Nick

Since you’ve already designed Process Group (PG) that is specific to failed 
flow files, I am not sure I understand your last question “. . .How do you 
manage failure relationships?. . .”.
I am assuming that within your global flow all failure relationships are sent 
to this PG, which essentially is a Dead Letter Storage.

Are you asking about how do you get more information from the failed Flow Files 
 (i.e., failure location, reason etc)?

Cheers
Oleg

On Mar 1, 2017, at 3:21 PM, Nick Carenza 
<nick.care...@thecontrolgroup.com<mailto:nick.care...@thecontrolgroup.com>> 
wrote:

I have a lot of processors in my flow, all of which can, and do, route 
flowfiles to their failure relationships at some point.

In the first iteration of my flow, I routed every failure relationship to an 
inactive DebugFlow but monitoring these was difficult, I wouldn't get 
notifications when something started to fail and if the queue got filled up it 
would apply backpressure and prevent new, good flowfiles from being processed.

Not only was that just not a good way to handle failures, but my flow was 
littered with all of these do-nothing processors and was an eye sore.
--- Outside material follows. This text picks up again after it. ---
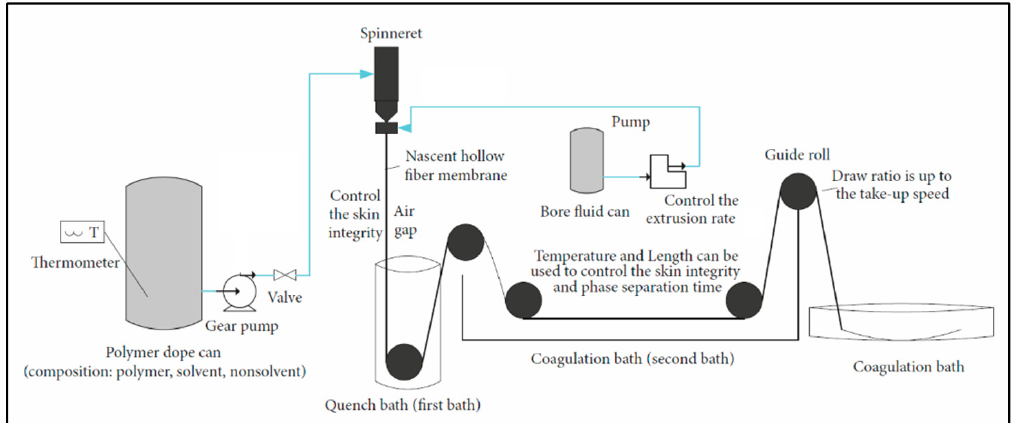
Figure 1. Schematic diagram of the hollow fiber spinning process.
So then I 
tried routing processor failure relationships into themselves which tidied up 
my flow but caused nifi to go berserk when a failure occurred because the 
failure relationship is not penalized (nor should it be) and most processors 
don't provide a 'Retry' relationship (InvokeHttp being a notable exception). 
But really, most processors wouldn't conceivable succeed if they were tried 
again. I mostly just wanted the flowfiles to sit there until I had a chance to 
check out why they failed and fix them manually.
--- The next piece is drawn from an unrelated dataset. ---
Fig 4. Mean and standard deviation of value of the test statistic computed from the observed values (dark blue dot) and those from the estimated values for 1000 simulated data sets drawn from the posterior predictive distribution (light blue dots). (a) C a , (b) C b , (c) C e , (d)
This leads me to https://issues.apache.org/jira/browse/NIFI-3351. I think I 
need a way to store failed flowfiles, fix them and reprocess them. The process 
group I am currently considering implementing everywhere is:

Input Port [Failed Flowfile] --> PutS3 deadletter/<failure location>/<failure 
reason>/${uuid} --> PutSlack
ListS3 deadletter/<failure location>/<failure reason>/ --> FetchS3 -> Output 
Port [Fixed]

This gives me storage of failed messages logically grouped and in a place that 
wont block up my flow since s3 never goes down, err... wait. Configurable 
process groups or template like https://issues.apache.org/jira/browse/NIFI-1096 
would make this easier to reuse.

How do you manage failure relationships?